§ Work required:
Your output should be the line with "IBM Cloud**: Need" followed by every remaining line of the entries, reproduced exactly.
=======
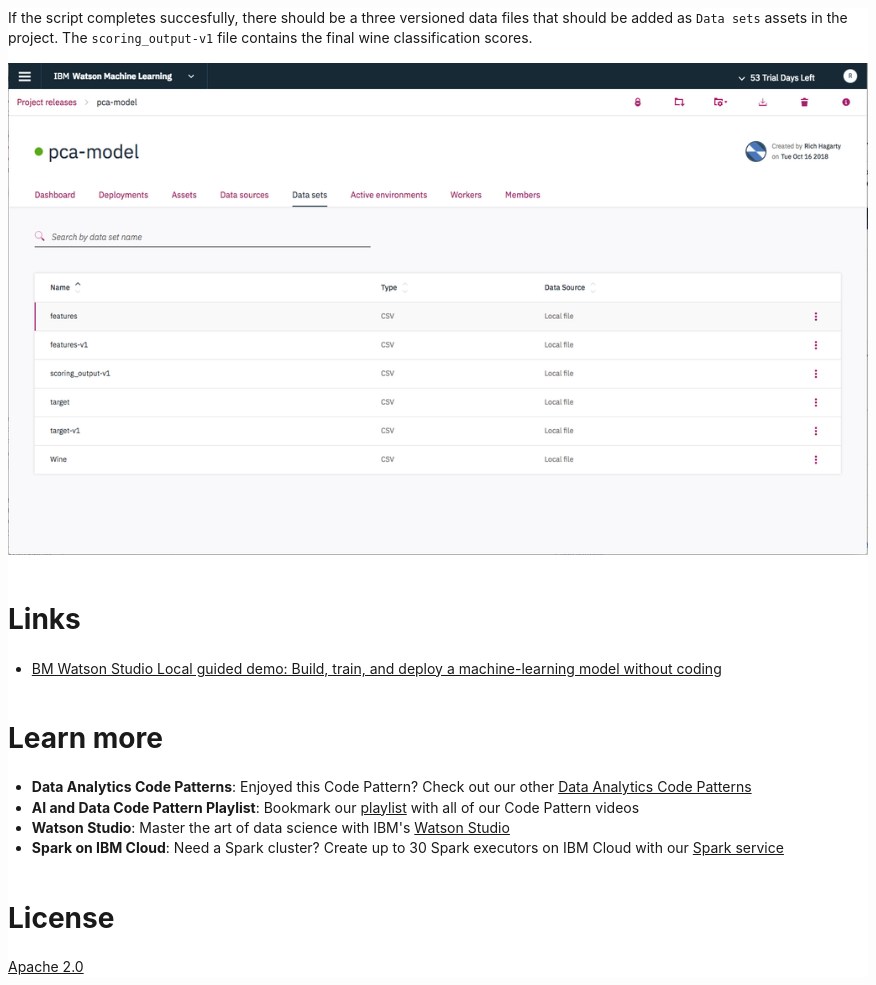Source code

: If the script completes succesfully, there should be a three versioned data files that should be added as `Data sets` assets in the project. The `scoring_output-v1` file contains the final wine classification scores.

![](doc/source/images/ml-data-sets-updated.png)

# Links

* [BM Watson Studio Local guided demo: Build, train, and deploy a machine-learning model without coding](https://www.ibm.com/cloud/garage/demo/try-watson-studio-local)

# Learn more

* **Data Analytics Code Patterns**: Enjoyed this Code Pattern? Check out our other [Data Analytics Code Patterns](https://developer.ibm.com/code/technologies/data-science/)
* **AI and Data Code Pattern Playlist**: Bookmark our [playlist](https://www.youtube.com/playlist?list=PLzUbsvIyrNfknNewObx5N7uGZ5FKH0Fde) with all of our Code Pattern videos
* **Watson Studio**: Master the art of data science with IBM's [Watson Studio](https://datascience.ibm.com/)
* **Spark on IBM Cloud**: Need a Spark cluster? Create up to 30 Spark executors on IBM Cloud with our [Spark service](https://console.bluemix.net/catalog/services/apache-spark)

# License
[Apache 2.0](LICENSE)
=======
§ Answer section:
* **Spark on IBM Cloud**: Need a Spark cluster? Create up to 30 Spark executors on IBM Cloud with our [Spark service](https://console.bluemix.net/catalog/services/apache-spark)

# License
[Apache 2.0](LICENSE)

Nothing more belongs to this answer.